Milkdrop is amazing, no doubt there, but it can be very taxing on a system, specially if you turn all bells and whistles on both Milkdrop and GPU graphical settings.


----------



## LingLing1337

Quote: 





music_man said:


> tried completely maxing out a cray at work. omg! it is freeakin amazing. it was using 70% cpu power on a 80 grand machine lol. my i7 cannot do it. i had the highest mesh and fps going. i was amazed at what i saw.


 


  ?????
   
  I have mine "maxed out", but it doesn't use all of my CPU/GPU (i3-540/GTX470). Highest mesh but 30 fps, which is what my screen can display. It probably does look pretty cool with unlimited FPS tho.


----------



## Roller

Quote: 





lingling1337 said:


> ?????
> 
> I have mine "maxed out", but it doesn't use all of my CPU/GPU (i3-540/GTX470). Highest mesh but 30 fps, which is what my screen can display. It probably does look pretty cool with unlimited FPS tho.


 
   
   
  I'm definitely not understanding. How can your screen only support 30fps??? And maxing out settings means no canvas stretch, maximum mesh size, and cranking up AA and AF on the GPU control panel, but that's overkill, and there are talks about AA doing bad things for user messages.


----------



## LingLing1337

Ow wow durr my screen is 60hz... that means I should be using 60fps....


----------



## Roller

Ahhh 
	

	
	
		
		

		
			





 I was really fearing that I some different kind of monitors were around that I wasn't aware of. Well, you can set basically any fps settings, from 1fps to unlimited, but I recommend you setting it between 30 and 60, as effects were made with that range in mind.


----------



## music_man

i think if you max the fps and everything plus max the gpu with tesselation and such an i3 is not going to do it. since my i7-2600k can't.


----------



## manaox2

GPU does make a difference with this. My old Radeon 9000 mobility can't even do the newer visualizations that have the PSVERSION=3 tag. It doesn't show a lot of the effects. Core i7-920 and Radeon 5850 can run pretty well on most things you throw at it. No where close to that cray though.


----------



## wind016

I don't know if you guys mentioned it, but how do you set up shortcut keys? Is there a way that I can have it start up the moment I load foobar?
   
  I still can't get dual screen working even with fake windows =,(


----------



## Roller

Keep in mind that Milkdrop uses Winamp's keyboard shortcuts, and does perform quite well with those IMO.
   
  About starting it up, you could always have a tab exclusive to Milkdrop open, so it would be visible once you start foobar2000, and would run automatically once playback began.
   
  Unfortunately I'm not sure what more could be done about dual screens, as it worked natively on Winamp without tinkering. On foobar there were a few things to be done, but mostly, I think shpeck isn't fully reading all features just yet.


----------



## TheEricPettis

Hey I was wondering what version of Foobar that you all were getting this to run on because when I follow the instructions posted in the first post, I get a directx run time error. Says something about me needing to install directx 9 and that seems a little hard to do on Windows 8. Any help would be much appreciated. Thanks.

**Provided data**
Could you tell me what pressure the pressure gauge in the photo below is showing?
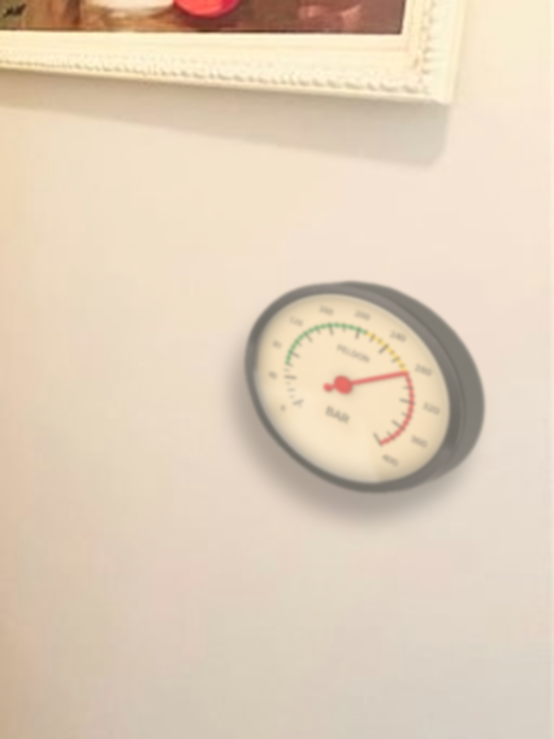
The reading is 280 bar
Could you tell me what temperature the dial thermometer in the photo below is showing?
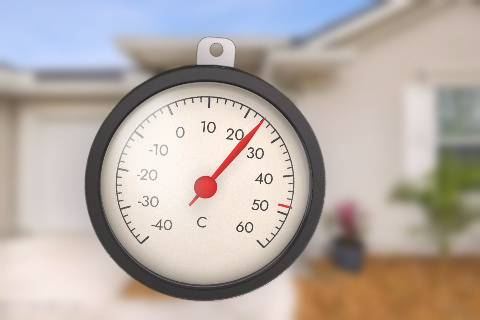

**Task requirements**
1. In the Milkdrop forum thread, which CPU and GPU does LingLing1337 say they are using?
2. Please explain why Roller, in the Milkdrop forum thread, recommends setting the frame rate between 30 and 60 fps.
3. Update the Milkdrop forum thread from "GPU does make" to "I load foobar?", putting "Radeon 9600 mobility" in place of "Radeon 9000 mobility".

**Task results**
1. An i3-540 CPU and a GTX470 GPU.

2. Roller recommends that range because the effects were made with it in mind. Any setting from 1 fps to unlimited is possible, but 30 to 60 fps matches what the effects were designed for.

3.
GPU does make a difference with this. My old Radeon 9600 mobility can't even do the newer visualizations that have the PSVERSION=3 tag. It doesn't show a lot of the effects. Core i7-920 and Radeon 5850 can run pretty well on most things you throw at it. No where close to that cray though.


----------



## wind016

I don't know if you guys mentioned it, but how do you set up shortcut keys? Is there a way that I can have it start up the moment I load foobar?